I didn't hold out much hope that I would find this old Russian dystopian novel in my local library system, but I looked anyway. To my utter surprise, not only were there several copies available, but one of those copies was housed at the Raymond Public Library. (Since Raymond is but 4 miles from South Bend, I went over there this afternoon and snatched up the book.) I even learned that one of the Assistant Librarians is fascinated by dystopian literature and had just finished reading We. So, you should expect to see several posts from themes in that book.

For now, I am putting 1984 aside. Below I will list all the posts to date that were focused on various aspects of Orwell's classic novel. I am certainly not saying this represents the end of this miniseries. I have no doubt that I will add a few more posts in the future.


  1. I've read all three, but didn't much care for "We". I found it to be very difficult to follow. Didn't like the writing style. Though I may attempt another reading sometime. If I were you, I would give "Brave New World" another chance. And of course Huxley also wrote a follow up book "Brave New World Revisited". I thought they were both exceptionally excellent books.

    If you're looking for more books on this dystopian "totalitarian theme" I'd also recommend Margaret Atwood's "A Handmaid's Tale". And of course Hannah Arendt's non-fiction classic "Origins of Totalitarianism". If I can think of any more, I'll let you know.

  2. I certainly do plan to read Brave New World followed by Ray Bradbury's Fahrenheit 451. I'll add the two books you've suggested to my reading list.

  3. I reread "Brave New World" a few years ago, on a train, and found it, more than anything, quaint.

    The Handmaid's Tale is very disturbing. But in addition to fiction, you might read any of the stories of people who lived through the Chinese Cultural Revolution; the real thing is even more disturbing than fiction.

  4. Have any specific book suggestions along that line?

  5. And if you are interested in video, try to find "The Prisoner," Patrick McGoohan's fantastic series from 1967, probably one of the finest pieces of television ever. McGoohan controlled the whole thing. It was kind of a follow-on to Secret Agent Man, ran in the US as a summer replacement series for The Jackie Gleason Show. One episode was never aired in the US because it was deemed too anti-Vietnam-war.

    One of the great lines, on a sign in the Village, was:
    "Questions are a burden for others. Answers are a prison for oneself."


    As Number 6 always said, "Be seeing you."
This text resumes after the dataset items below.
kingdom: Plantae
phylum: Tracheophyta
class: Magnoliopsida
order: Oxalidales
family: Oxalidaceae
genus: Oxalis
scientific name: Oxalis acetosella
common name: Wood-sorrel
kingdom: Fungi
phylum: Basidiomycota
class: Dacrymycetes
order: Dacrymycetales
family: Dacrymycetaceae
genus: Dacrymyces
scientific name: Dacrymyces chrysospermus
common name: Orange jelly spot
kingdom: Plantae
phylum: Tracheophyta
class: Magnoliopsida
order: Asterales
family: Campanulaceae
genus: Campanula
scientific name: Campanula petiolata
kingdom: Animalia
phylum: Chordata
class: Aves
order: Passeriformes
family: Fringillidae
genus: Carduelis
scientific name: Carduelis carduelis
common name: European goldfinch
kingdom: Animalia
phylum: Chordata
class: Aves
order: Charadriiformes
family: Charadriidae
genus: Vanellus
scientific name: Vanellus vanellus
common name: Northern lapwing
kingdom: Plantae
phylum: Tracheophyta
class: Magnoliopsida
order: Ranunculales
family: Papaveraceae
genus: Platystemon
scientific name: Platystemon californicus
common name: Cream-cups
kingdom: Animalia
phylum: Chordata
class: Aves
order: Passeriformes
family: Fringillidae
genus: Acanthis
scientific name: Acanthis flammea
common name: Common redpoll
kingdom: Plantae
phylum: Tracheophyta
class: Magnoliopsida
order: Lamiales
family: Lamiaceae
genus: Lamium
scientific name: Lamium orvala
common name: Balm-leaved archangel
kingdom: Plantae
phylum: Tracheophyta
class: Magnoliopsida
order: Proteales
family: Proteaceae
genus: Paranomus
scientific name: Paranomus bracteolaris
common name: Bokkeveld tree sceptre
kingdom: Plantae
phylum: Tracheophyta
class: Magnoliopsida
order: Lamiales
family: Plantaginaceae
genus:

  6. Re: the Cultural Revolution. There are so many accounts, I have to look through my library, but just a cursory poke in my (messy) shelves reveals "Red in Tooth and Claw," by Pu Ning; "Red China Blues", by Jan Wong; "Spider Eaters", by Rae Yang; also a book of interviews called China Witness by Xin Ran (that is a little broader than just the Cultural Revolution. Anchee Min has written a couple of novels that deal with the subject ("Kathryn" and "Red Azalea") . There are also plenty of accounts about earlier periods--the famine of 1958-62 is a hot topic right now. I'm sure your Assistant Librarian can help you find something.